- _Exercise instructions_
Reproduce every line of the listing as written, apart from the pictures.

- _Dataset content_
***

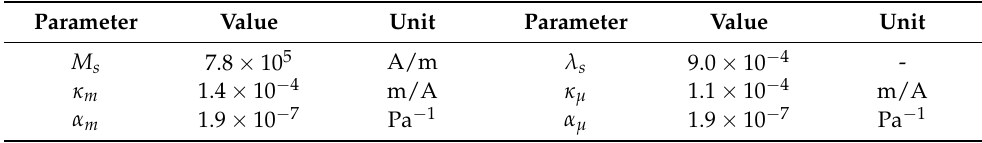
Table 2. Modelling parameters for the analytical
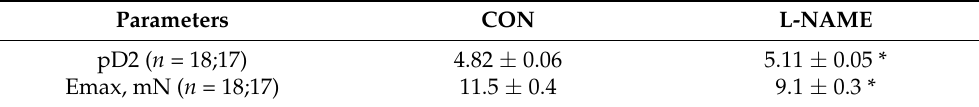
Table 3. Results of concentration–response relationship approximations of control (CON) and L- NAME offspring to a sigmoidal dose–response equation.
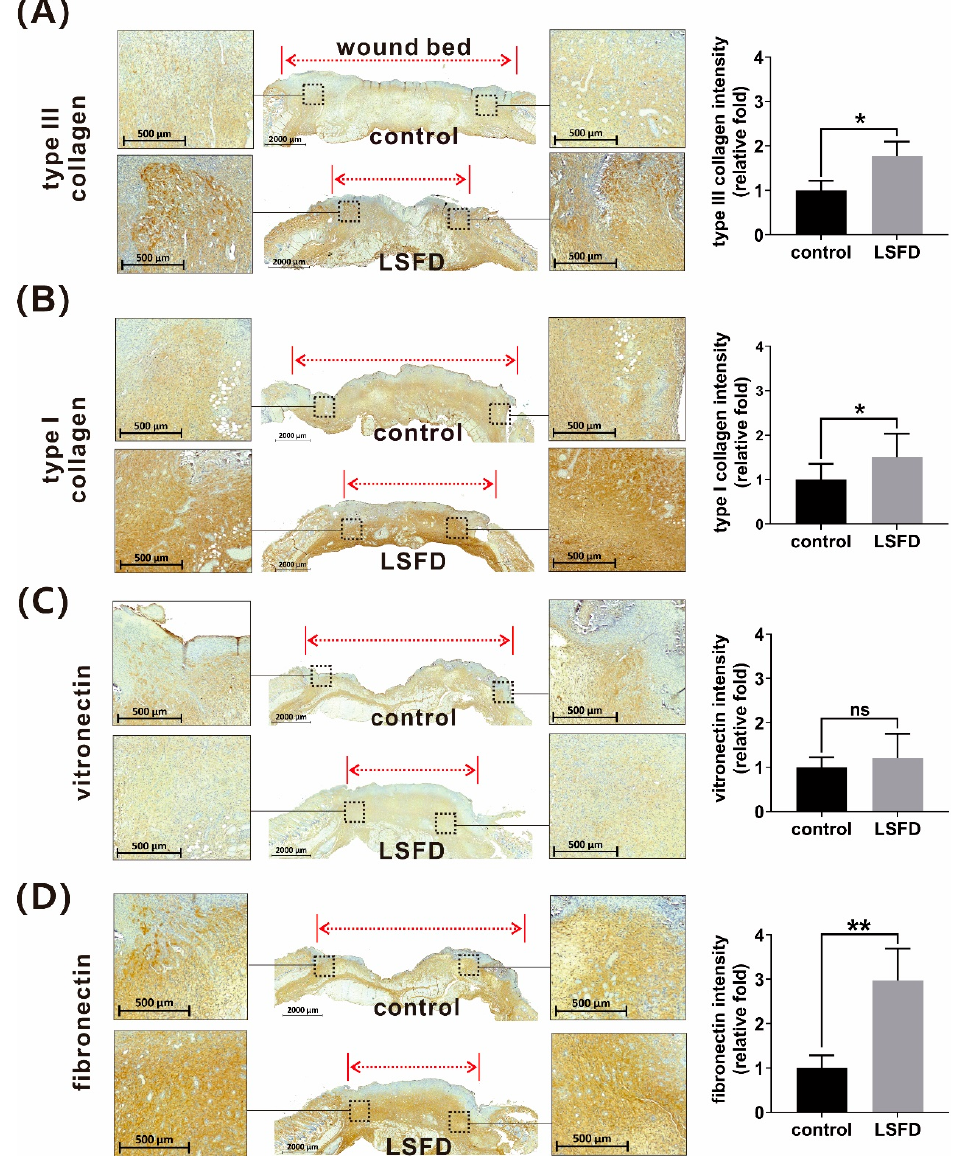
Figure 5. Immunohistochemistry staining and quantitative data of ( A ) type III collagen, ( B ) type I collagen, ( C ) vitronectin, ( D ) fibronectin rat tissue sections of the β -sheet lyophilized silk fibroin dressing (LSFD)-treated group and the control group. All quantitative representations show the relative fold difference in ECM protein expression between the β -sheet LSFD-treated group and the control group. Data are presented as the mean ± standard error of the mean ( n = 6; * p < 0.05, ** p < 0.01, ns: not significant).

***

- _Finished task_
Table 2. Modelling parameters for the analytical
Table 3. Results of concentration–response relationship approximations of control (CON) and L- NAME offspring to a sigmoidal dose–response equation.
Figure 5. Immunohistochemistry staining and quantitative data of ( A ) type III collagen, ( B ) type I collagen, ( C ) vitronectin, ( D ) fibronectin rat tissue sections of the β -sheet lyophilized silk fibroin dressing (LSFD)-treated group and the control group. All quantitative representations show the relative fold difference in ECM protein expression between the β -sheet LSFD-treated group and the control group. Data are presented as the mean ± standard error of the mean ( n = 6; * p < 0.05, ** p < 0.01, ns: not significant).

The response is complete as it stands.